Faculty articles in flagship journal

Research Published in Sociology’s Flagship Journal by Two Sociology Faculty

By Don Dillman

The June issue of The American Sociological Review, published bi-monthly by the American Sociological Association and generally viewed as the top sociology journal in the world, included articles authored by WSU faculty members Jennifer Schwartz and Christine Horne.

Dr. Jennifer Schwartz

Dr. Jennifer Schwartz

In light of some monumental changes in gender roles in recent decades, especially the growth in women’s labor force participation and representation in management and professions, one might expect near parity between the sexes in corporate crime. Yet scholarship on gender, crime, work, and organizations suggests that traditional gendered roles and opportunities continue to restrict women’s involvement in white-collar crime.

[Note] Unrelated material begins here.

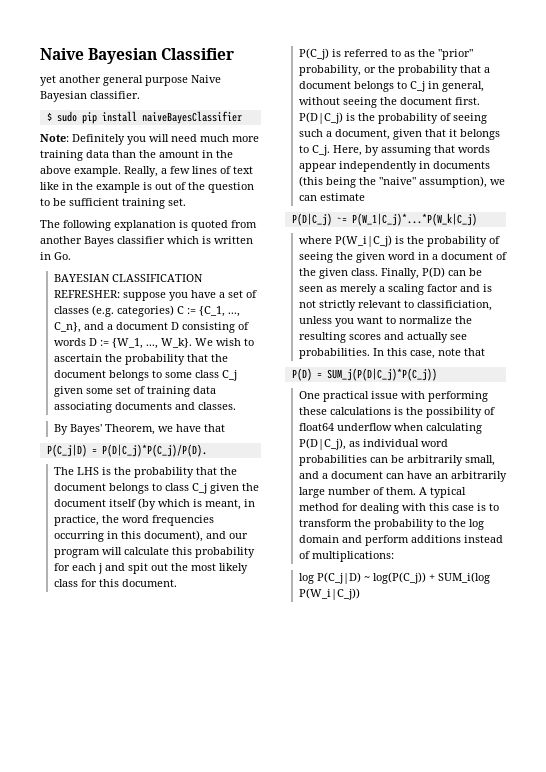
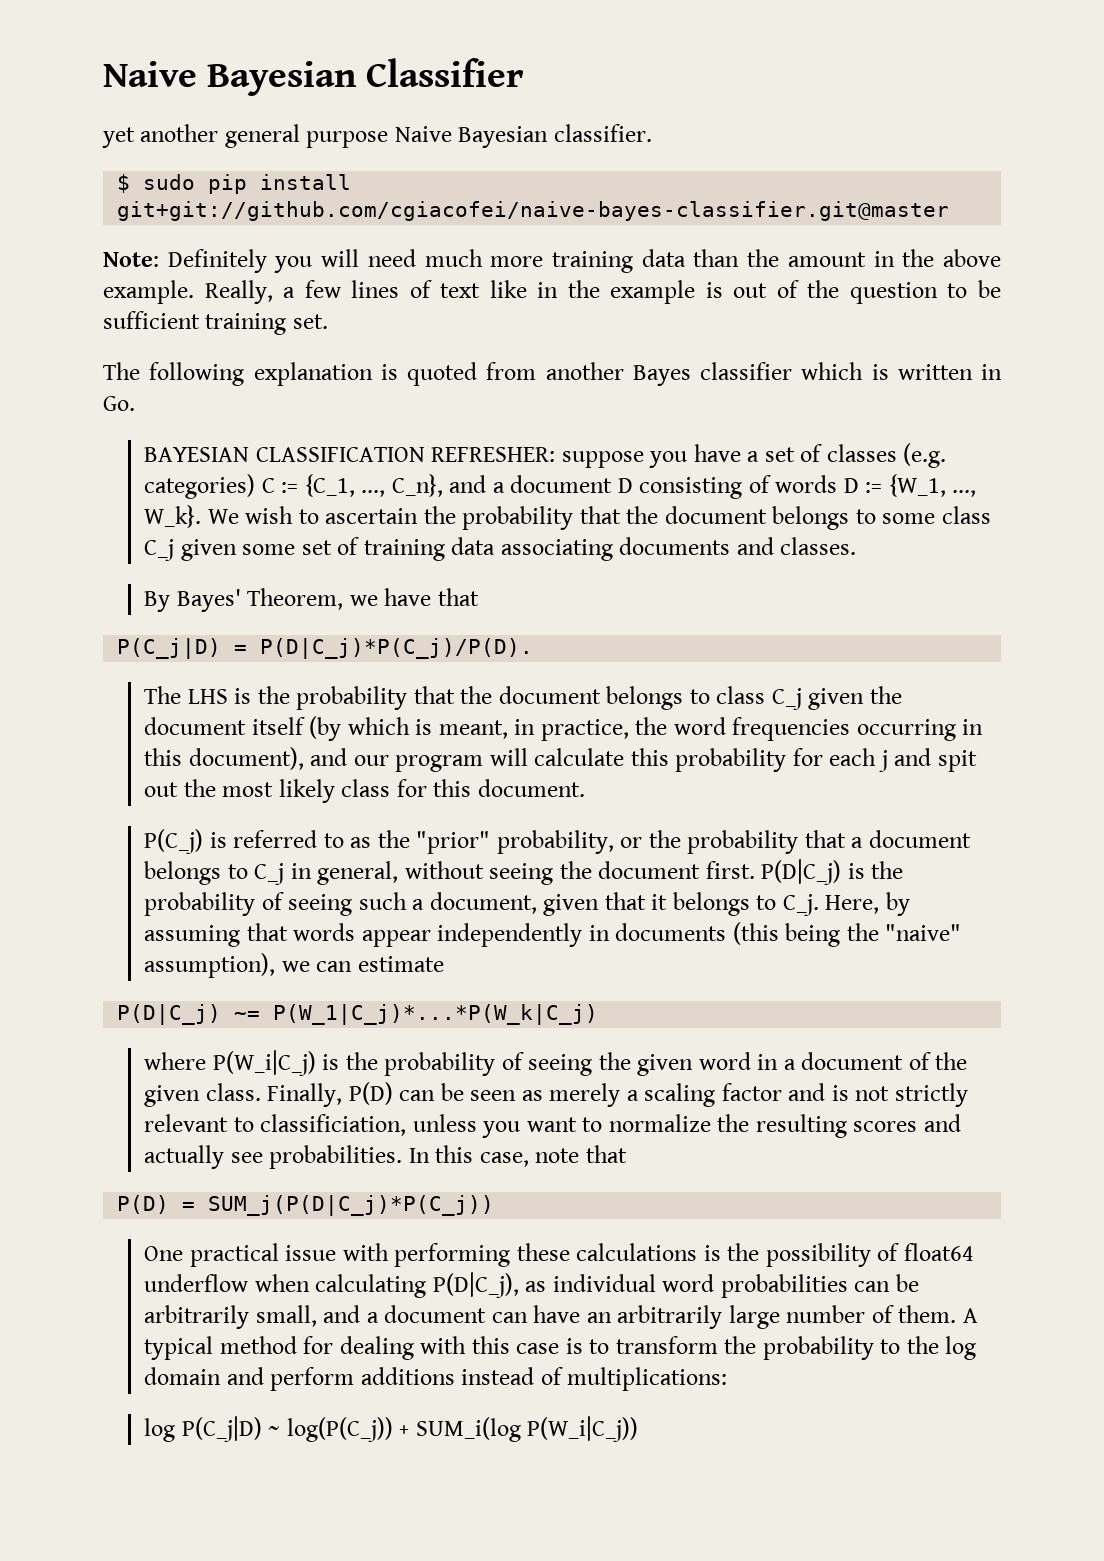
[141,111,242,124] naiveBayesClassifier -> [117,201,950,221] git+git://github.com/cgiacofei/naive-bayes-classifier.git@master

For  “Gender and Twenty-First Century Corporate Crime: Female Involvement and the Gender Gap in Enron-Era Corporate Frauds (American Sociological Review 78(3) 448-476), Jennifer Schwartz, and her two colleagues, Darrell J. Steffensmeier and Michael Roche, combed through indictments and other reliable sources of information on conspiracy groups responsible for 83 major corporate frauds involving over 400 defendants. They  found that women were rarely involved in these schemes. When females were involved, they most often played minor roles, occupied low-level corporate positions, and profited less than their male co-conspirators. Women often became involved because of close personal relationships with male ringleaders, or because they occupied a financial corporate position integral to the crime. Although women have made monumental gains in terms of labor force participation and representation in management and professions in recent decades, they have not entered the ranks of upper-level white-collar crime. Rather, it is “business as usual” when it comes to who commits major corporate frauds.

This corporate fraud project reflects Dr. Schwartz’s larger interest in how social changes and women’s position in society are related to girls’ and women’s criminal offending and social control responses to it. She also studies changes in female and male violence and substance use. Despite the perception that girls and women are becoming more violent or drinking and drunk driving more often, her research finds no such changes over the past several decades. Rather, broader legal policies aiming to arrest more minor offenders have increased the rate at which women are being arrested, especially in comparison to men. The findings across all different sorts of crimes seem to demonstrate that, despite significant changes in the lives of women, the extent and character of female offending haven’t changed all that much.

Dr. Christine HorneDr. Christine Horne

Bridewealth is fundamental to marriage in Africa. It involves families negotiating a bridewealth payment that may include goods such as livestock, clothing, household goods, and other items. The man’s family pays the negotiated amount to the woman’s family. Yet scholars and policymakers know little about its consequences for women in contemporary Africa.

In, “The Shadow of Indebtedness: Bridewealth and Norms Constraining Female Reproductive Automony” (American Sociological Review 78(3) 503-520), Christine Horne and her colleagues, F. Nii-Amoo Dodoo and Naa Dodua Dodoo, use a unique vignette experiment with rural women in the Volta Region of Ghana to test the argument that the payment of bridewealth strengthens normative constraints on women’s autonomy in the reproductive domain. When bridewealth has been paid a woman’s control over her reproduction declines. Their results suggest that the practice of bridewealth institutionalizes patterns of obligation that require women to defer to their male partners in the reproductive domain. Their results suggest that efforts to improve the lives of African women must take into account existing marriage practices and related gender norms. Policies that fail to factor in the normative obligations created by bridewealth payments may have limited success.